##### PASSAGE GIVEN #####
You're looking for about 225 grams. 

First place is to look at your tires and tubes. If you have heavy of both, you can save 2-300 grams pretty easily, which is your entire goal.

I'd bet you will get close to half of the goal changing the bar and stem to "best" grade aluminmum bar and stem. 

You don't say which 3T stem, but an average aluminum stem is 150-180 grams. As one example of ligher, a Syntace weighs around 100-110 grams, depending on length - you could save 50+ grams pretty easily. There are others - check weightweenies. I have a Ritchey WCS 90 mm and a Syntace 105 mm which both weigh around 105 grams and my old 80 mm stem weighted around 175. 

Your EA50 bars weigh about 50-75 grams more than the lightest aluminum made by Easton, Deda, etc.... or average carbon bars. My heavy Deda (Big Piega) bars weighed 320, my new Deda 215 shallow weigh around 230. 

I saved a good 50 grams with my new saddle too. I doubt you will get much there because it looks like you have a pretty good saddle already, but you might check into it if you don't like the one you have.
##### DATA #####
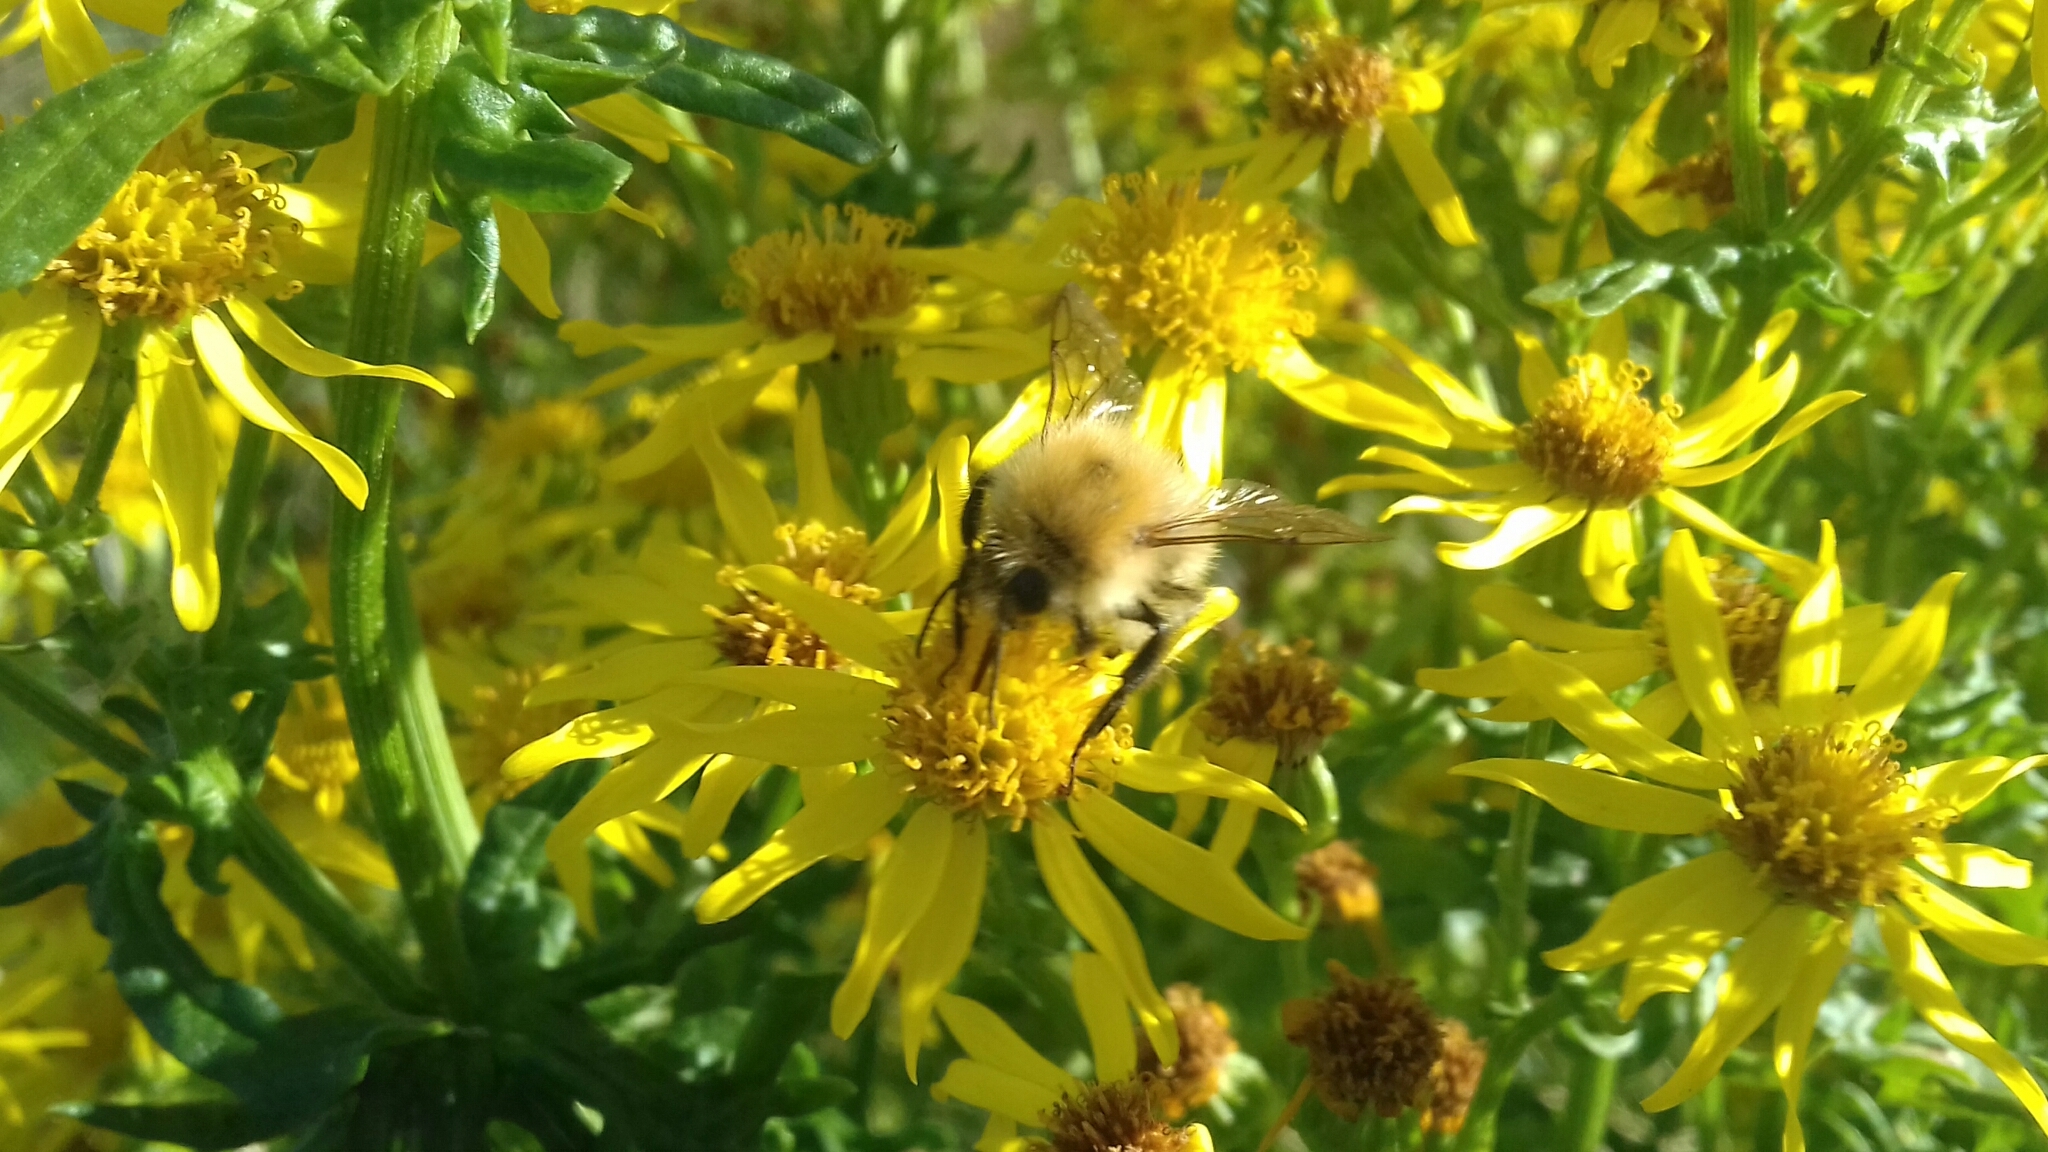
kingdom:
#####
→ **WORK TO DO**
1. In the bike weight-saving post, how much did the writer's heavy Deda Big Piega bars weigh?
2. Reproduce the bike weight-saving post, everything from "You don't say" down to "one you have.".
3. Carry the bike weight-saving post further, picking up after its final sentence.

→ **THE ANSWERS**
1. 320 grams.

2.
You don't say which 3T stem, but an average aluminum stem is 150-180 grams. As one example of ligher, a Syntace weighs around 100-110 grams, depending on length - you could save 50+ grams pretty easily. There are others - check weightweenies. I have a Ritchey WCS 90 mm and a Syntace 105 mm which both weigh around 105 grams and my old 80 mm stem weighted around 175. 

Your EA50 bars weigh about 50-75 grams more than the lightest aluminum made by Easton, Deda, etc.... or average carbon bars. My heavy Deda (Big Piega) bars weighed 320, my new Deda 215 shallow weigh around 230. 

I saved a good 50 grams with my new saddle too. I doubt you will get much there because it looks like you have a pretty good saddle already, but you might check into it if you don't like the one you have.

3.
You can look a lot of this up on weightweenies, and shop ebay and/or online closeout shops. I didn't do any of this to change weight - I needed to change the saddle, tires, tubes, bar and stem anyway, and just looked to upgrade and drop weight while I was at it.


----------



## Retro Grouch (Apr 30, 2002)

A Zipp Vulma Quad carbon crank would help to lighten your bike and your wallet too


----------



## outtashapeguy (Mar 25, 2008)

A decent set of anti-theft skewers will usually drop 20-50 grams. If you race then I wouldn't bother with them(to long to remove), but if you are a weekend warrior or just for exercise and carry a tool kit anyways it shouldn't be a big deal. My old skewers weight was 88g and the new anti-theft ones came in at 57g. I know it's only a little over 1oz, but doesn't cost an arm and a leg either.


----------



## MCF (Oct 12, 2006)

I think the only 'reasonable' weight savings I can come up with is getting rid of the trial 3T 4GXL Stem at 185grams...can easily save ~70 grams by going with a good quality aluminum stem.....maybe will just go with the Zipp stem (155g) because it looks so nice.


----------



## AlexCad5 (Jan 2, 2005)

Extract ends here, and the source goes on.